Sessions had been confirmed by a GOP-controlled Senate in 1981 to be the U.S. attorney for the Southern District of Alabama.

In 1986, however, his racially charged comments and record on civil rights as a U.S. attorney, which Sessions denied, prevented his nomination as judge from going forward. Sessions later withdrew from consideration, though he went on to become state attorney general and won election to the U.S. Senate in 1996.

“Mr. Sessions is a throwback to a shameful era, which I know both black and white Americans thought was in our past,” the late Massachusetts Democrat, Sen. Edward Kennedy, said during the 1986 confirmation hearing. “It is inconceivable to me that a person of this attitude is qualified to be a U.S. attorney, let alone a U.S. federal judge.”

During the hearing, a former assistant U.S. attorney, Thomas Figures, who is black, said Sessions referred to him as “boy,” and told him to be careful what he said to “white folks.” Sessions said he never called Figures “boy,” but Kennedy produced a letter from an organization of black lawyers that said Figures made the allegation about Sessions to the organization’s investigators at least twice.

“I believe that the statements and actions of Mr. Sessions regarding race, and regarding civil rights, impact tremendously on whether he is decent,” Figures told the committee. Figures died in 2015.

Sessions was also criticized for joking in the presence of an attorney with the Justice Department’s Civil Rights Division that the Ku Klux Klan was “OK” until he learned they smoked marijuana. During his confirmation hearing, he said his comment “was a silly comment, I guess you might say, that I made.”

Sessions told the committee he made the joke while his office was investigating the 1981 murder of Michael Donald, a black man who was kidnapped, beaten and killed by Klansmen who slit his throat and then hanged his body in a tree in Mobile, Ala. The two men were later arrested and convicted.

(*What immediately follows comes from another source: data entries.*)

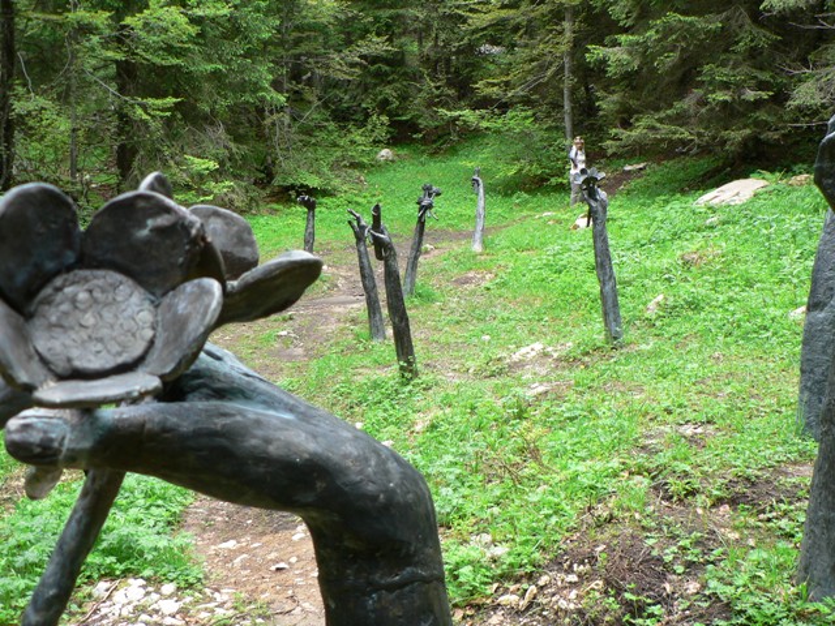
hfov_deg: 51.4
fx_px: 868
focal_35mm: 36
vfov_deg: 39.7
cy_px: 313
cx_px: 418
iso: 80
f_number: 2.8
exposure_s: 1/50
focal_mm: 6
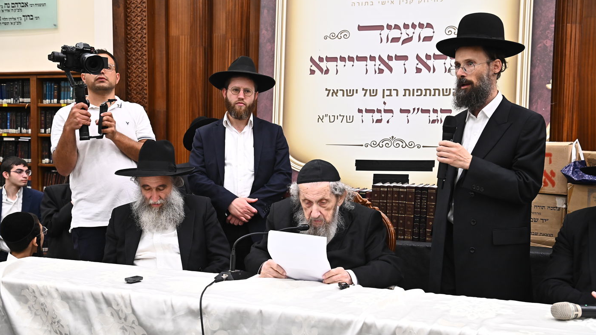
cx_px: 298
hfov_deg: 50.5
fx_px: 632
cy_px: 176
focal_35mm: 40
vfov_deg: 29.7
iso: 3200
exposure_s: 1/200
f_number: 5.6
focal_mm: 38
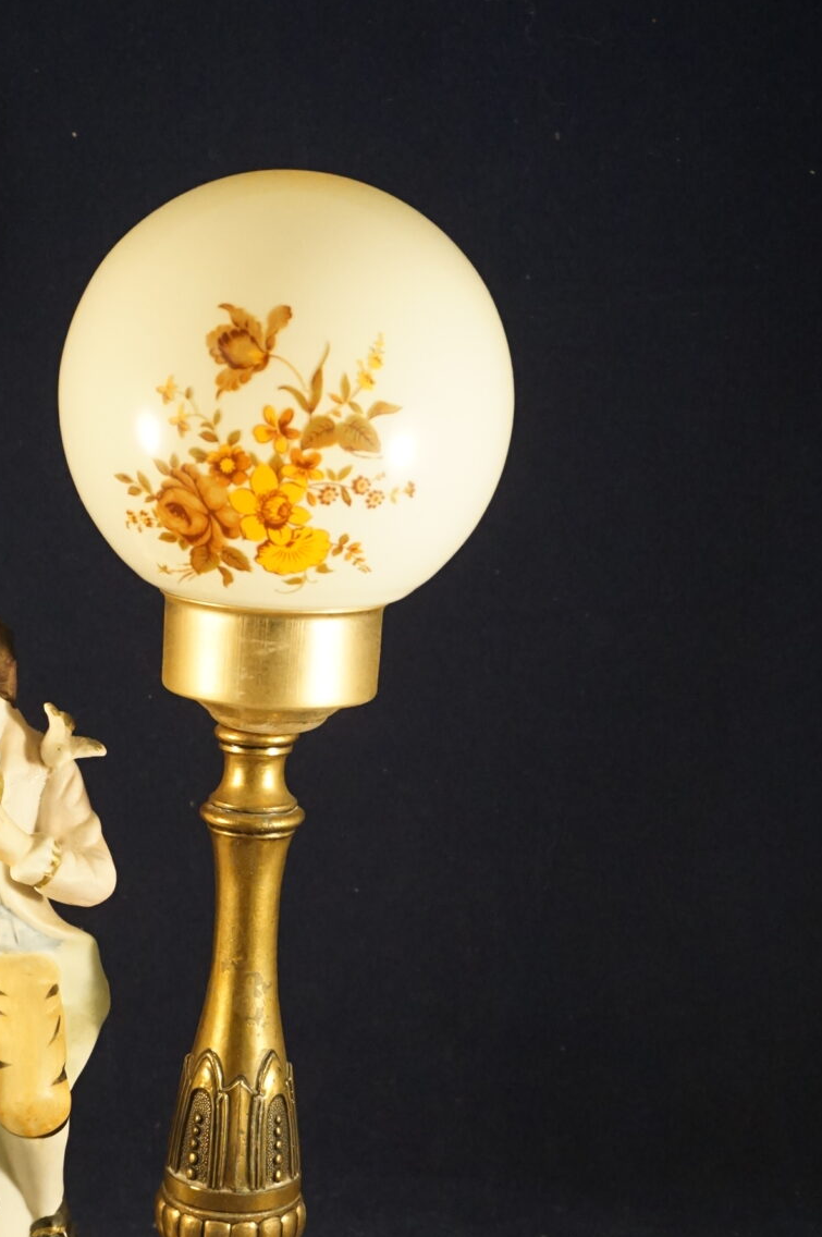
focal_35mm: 71
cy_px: 762
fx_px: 2437
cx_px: 314
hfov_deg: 19.1
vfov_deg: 28.4
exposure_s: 1/160
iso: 3200
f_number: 4.5
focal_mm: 28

Sessions said he never meant the joke to suggest he supported the Klan. He said the joke was intended to convey that he thought it was “bizarre” that Klansmen had smoked marijuana after one of their meetings.

Sessions was asked by reporters Thursday whether he thought he would be confirmed by the Senate.

“People have to make that decision. The actual senators will cast those votes on any confirmation,” he said.